During the 9 years that Wes served as Executive Director of First Priority, the Cantrell Family became members of a great church - Woodstock First Baptist. Wes taught Sunday School to middle school aged students, became a Deacon, and volunteered to serve any way possible. In the fall of 2006, the church asked Wes to serve as the Young Adult Pastor working primarily with married couples under the age of 40.

Wes has deep roots in education. His grandfather was the principal of the school in Free Home and his grandmother was a teacher there as well in the 20's. His grandfather was principal of many schools including Ball Ground Elementary in the early 40's. Wes' mother was appointed by Governor Joe Frank Harris to the State Board of Education in the 80's.

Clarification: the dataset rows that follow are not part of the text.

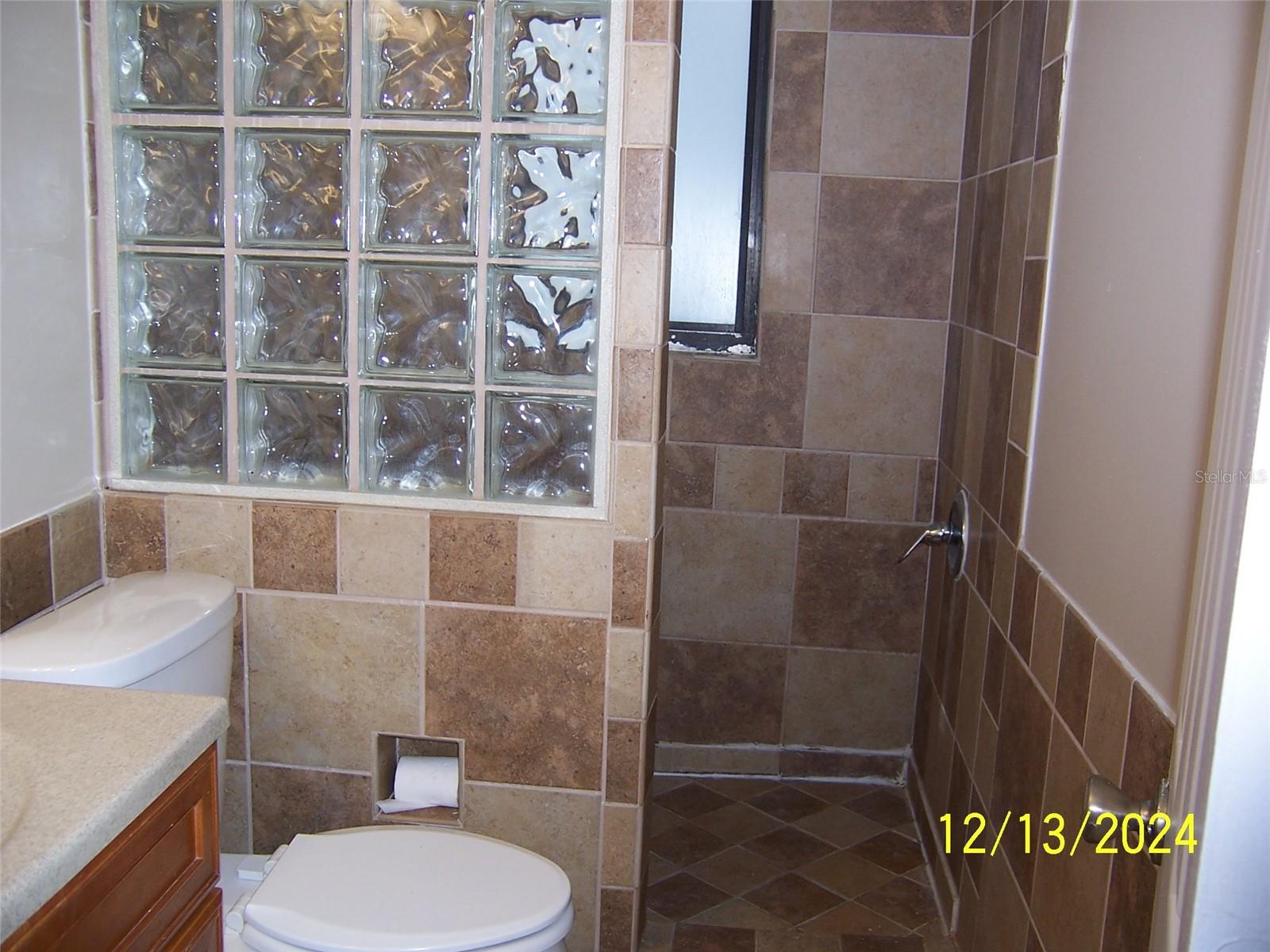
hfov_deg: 55.4
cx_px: 635
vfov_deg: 42.9
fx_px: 1211
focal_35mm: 33
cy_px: 476
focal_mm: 5.5
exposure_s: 1/60
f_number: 2.8
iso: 80
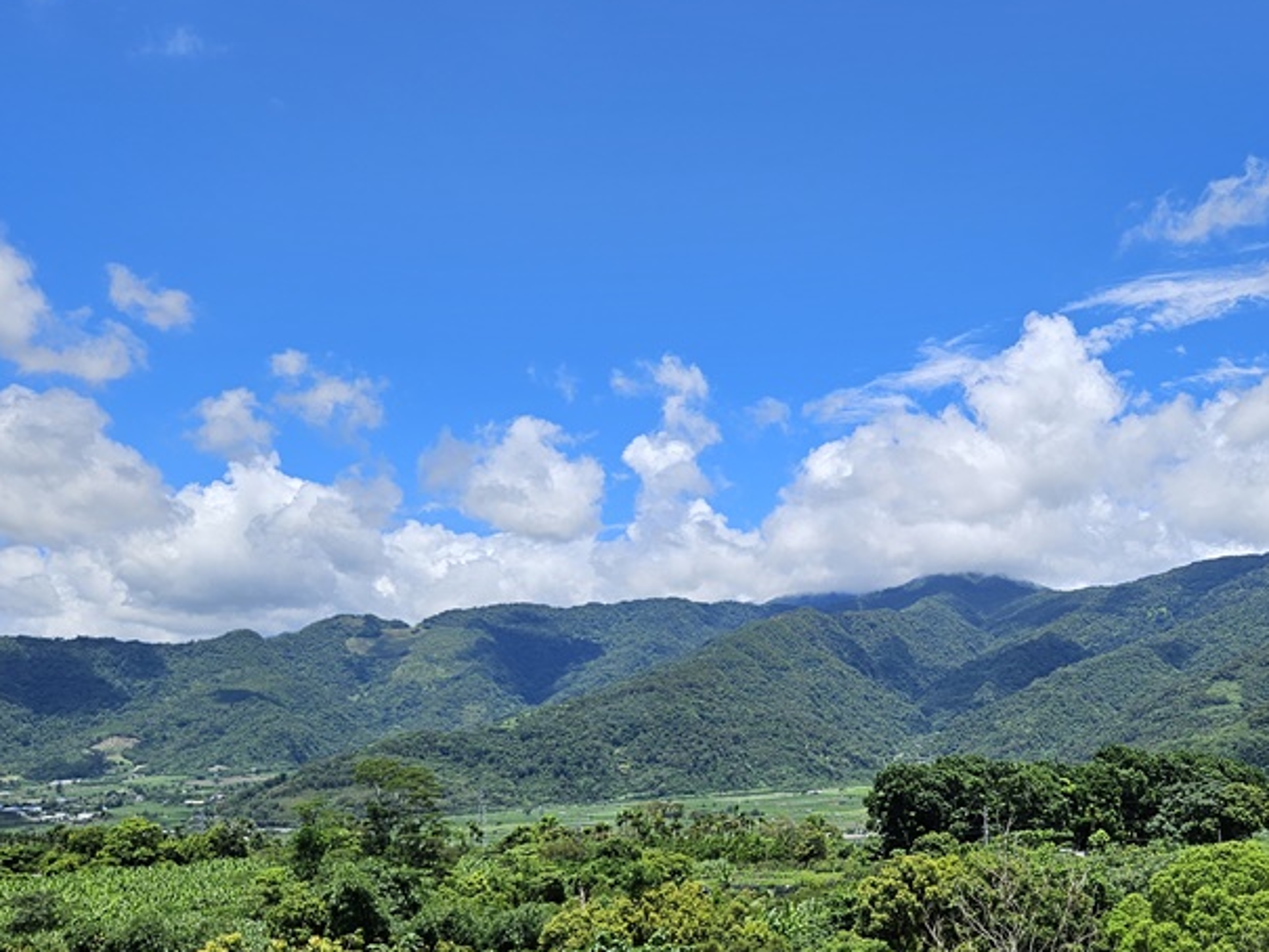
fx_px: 1393
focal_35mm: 38
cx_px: 879
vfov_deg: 37.0
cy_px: 690
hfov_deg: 47.9
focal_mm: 5.4
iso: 25
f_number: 1.8
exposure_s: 1/1869
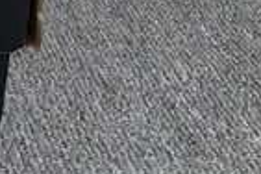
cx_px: -285
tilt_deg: -16.9
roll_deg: -1.3
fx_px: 1058
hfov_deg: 12.2
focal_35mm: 146
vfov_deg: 9.0
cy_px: -128
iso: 25
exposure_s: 1/762
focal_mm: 3.3
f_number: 2.4
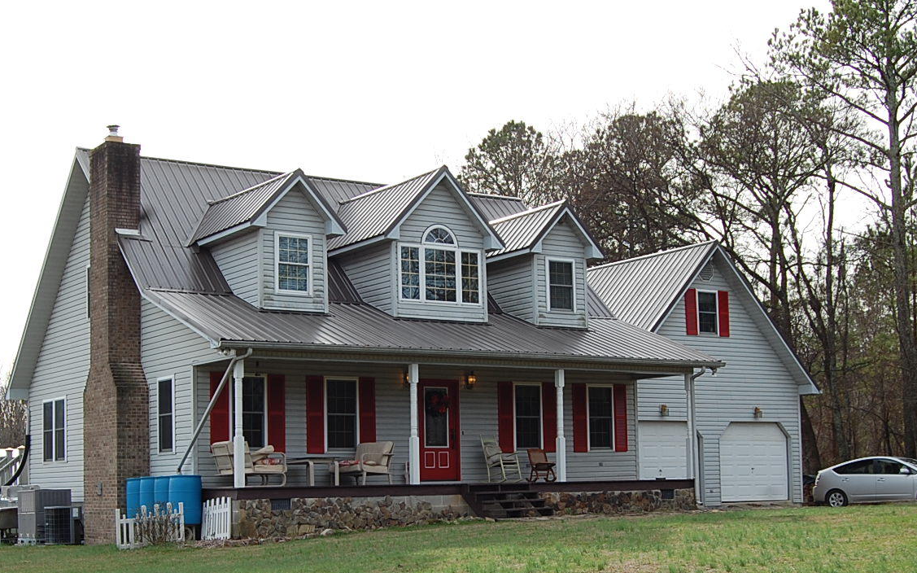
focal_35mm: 53
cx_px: 408
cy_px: 387
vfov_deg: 24.3
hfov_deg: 38.1
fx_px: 1324
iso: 200
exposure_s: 1/250
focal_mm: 26
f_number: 8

Wes taught seven years in the Cobb County School System, and even now one of his sons attends KSU preparing to be a teacher and coach.

"I have now lived in the Woodstock community for the past 22 years. I've seen it grow tremendously. As great as the history of House District 22 is, I'm convinced that our best days are ahead of us. We have a legacy of statesmanship from the late Calvin Hill that provides us an example to emulate. His passing left a deep void. Although I cannot hope to fill that void as Calvin would have, I hope to use his service as a lesson on how I should serve" Wes said.